Ustadz Abu Bakar Baasyir Batal Bebas, Karena Campur Tangan Australia?

 
 
 

Presiden Joko Widodo atau Jokowi menerima kunjungan resmi Perdana Menteri Australia Scott Morrison di Istana Kepresidenan Bogor, Jawa Barat, Jumat (31/8/2018). (Suara.com/Dwi Bowo Raharjo)

Scott Morrison tampak berhati-hati dalam menyikapi urungnya Abu Bakar Baasyir bebas dari penjara

 

SUARAKALTIM.COM – Terpidana kasus terorisme Abu Bakar Baasyir batal bebas dari penjara karena enggan menandatangani dokumen setia kepada Pancasila dan NKRI. Hal ini memicu tanggapan beragam dari sejumlah kalangan di dalam negeri. Bahkan termasuk juga Perdana Menteri Australia Scott Morrison .

Mengutip petikan wawancara jurnalis Australian Associated Press di New South Wales,Australia dua hari lalu, PM Australia Scott Morrison mengatakan, amat menghormati sistem peradilan di Indonesia. Ia sangat menyadari bahwa sistem peradilan Indonesia adalah sepenuhnya urusan Pemerintah Indonesia.

“Saya juga dapat meyakinkan warga Australia bahwa pemerintah kita, dan saya sendiri khususnya, telah konsisten dalam menyampaikan pandangan kami tentang perasaan kami mengenai masalah yang sangat penting ini, dan kepekaan yang sangat nyata baik bagi mereka yang terluka parah pada malam itu (merujuk pada insiden bom Bali 2002) dan 88 warga Australia yang terbunuh malam itu,” ujar PM Australia Scott Morrison.

Scott tampak berhati-hati dalam menyikapi urungnya Abu Bakar Baasyir bebas dari penjara. Lagi-lagi, ia mengaku amat menghormati kedaulatan Pemerintah Indonesia terkait Abu Bakar Baasyir.

“Saya tidak ingin mengatakan apa-apa lagi tentang itu.
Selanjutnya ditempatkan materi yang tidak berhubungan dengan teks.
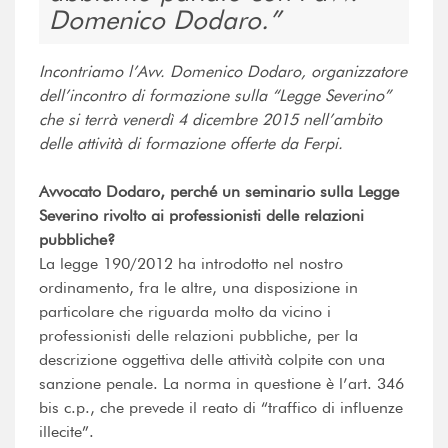
Domenico Dodaro.
Incontriamo l’Avv. Domenico Dodaro, organizzatore
dell’incontro di formazione sulla “Legge Severino”
che si terrà venerdì 4 dicembre 2015 nell’ambito
delle attività di formazione offerte da Ferpi.
Avvocato Dodaro, perché un seminario sulla Legge
Severino rivolto ai professionisti delle relazioni
pubbliche?
La legge 190/2012 ha introdotto nel nostro
ordinamento, fra le altre, una disposizione in
particolare che riguarda molto da vicino i
professionisti delle relazioni pubbliche, per la
descrizione oggettiva delle attività colpite con una
sanzione penale. La norma in questione è l’art. 346
bis c.p., che prevede il reato di “traffico di influenze
illecite”.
Saya benar-benar menghormati kedaulatan Pemerintah Indonesia atas masalah-masalah ini dan saya menghargai sifat hubungan kami dengan cara kami yang dapat berhubungan secara konstruktif dengan rasa hormat,” ujar sang perdana menteri.

Bantah Ada Tekanan Asing

Kuasa hukum capres Joko Widodo dan Ma'ruf Amin, Yusril Ihza Mahendra (kanan) mengunjungi narapidana kasus terorisme Abu Bakar Baasyir (tengah) di Lapas Gunung Sindur, Bogor, Jawa Barat , Jumat (18/1). [ANTARA FOTO/Yulius Satria Wijaya]
Kuasa hukum capres Joko Widodo dan Ma’ruf Amin, Yusril Ihza Mahendra (kanan) mengunjungi narapidana kasus terorisme Abu Bakar Baasyir (tengah) di Lapas Gunung Sindur, Bogor, Jawa Barat , Jumat (18/1). [ANTARA FOTO/Yulius Satria Wijaya]

Sebelumnya, Kepala Staf Presiden Moeldoko membantah penyebab pemerintah urung membebaskan terpidana terorisme Abu Bakar Baasyir karena ada tekanan dari Perdana Menteri Australia Scott Morrison.

Menurut Moeldoko, Indonesia merupakan negara berdaulat dan tidak bisa diintervensi oleh siapapaun termasuk Australia.

“Ngarang saja, apa urusannya?. Kita negara berdaulat kok ditekan-tekan, memangnya siapa Australia?,” ujar Moeldoko di Kompleks Istana Kepresidenan, Jakarta, Rabu (23/1/2019).

Mantan Panglima TNI itu menyebut pengkajian ulang pembebasan Baasyir bukanlah karena tekanan PM Australia.

Menurutnya, rencana pembebasan Abu Bakar Baasyir baru pernyataan sepihak dari Penasehat Hukum Jokowi yakni Yusril Ihza Mahendra. Sebab, kata Moeldoko, pemerintah belum memutuskan terkait rencana bebasnya Baasyir.

“Nggak. Itu kan baru pernyataan sepihak dari Pak Yusril, belum jadi keputusan negara. Jadi banyak yang salah mengartikan seolah-olah itu menjadi keputusan final dari presiden,” ucap dia.

Abu Bakar Baasyir sebelumnya didakwa terkait insiden bom Bali tahun 2002 yang menewaskan lebih dari 200 orang dan dijatuhi hukuman 2,5 tahun penjara.

Namun hukuman itu dibatalkan dalam sidang banding dan ia dibebaskan pada tahun 2006. Abu Bakar Baasyir kembali ditahan karena peranannya dalam pelatihan militer kelompok teroris di Aceh.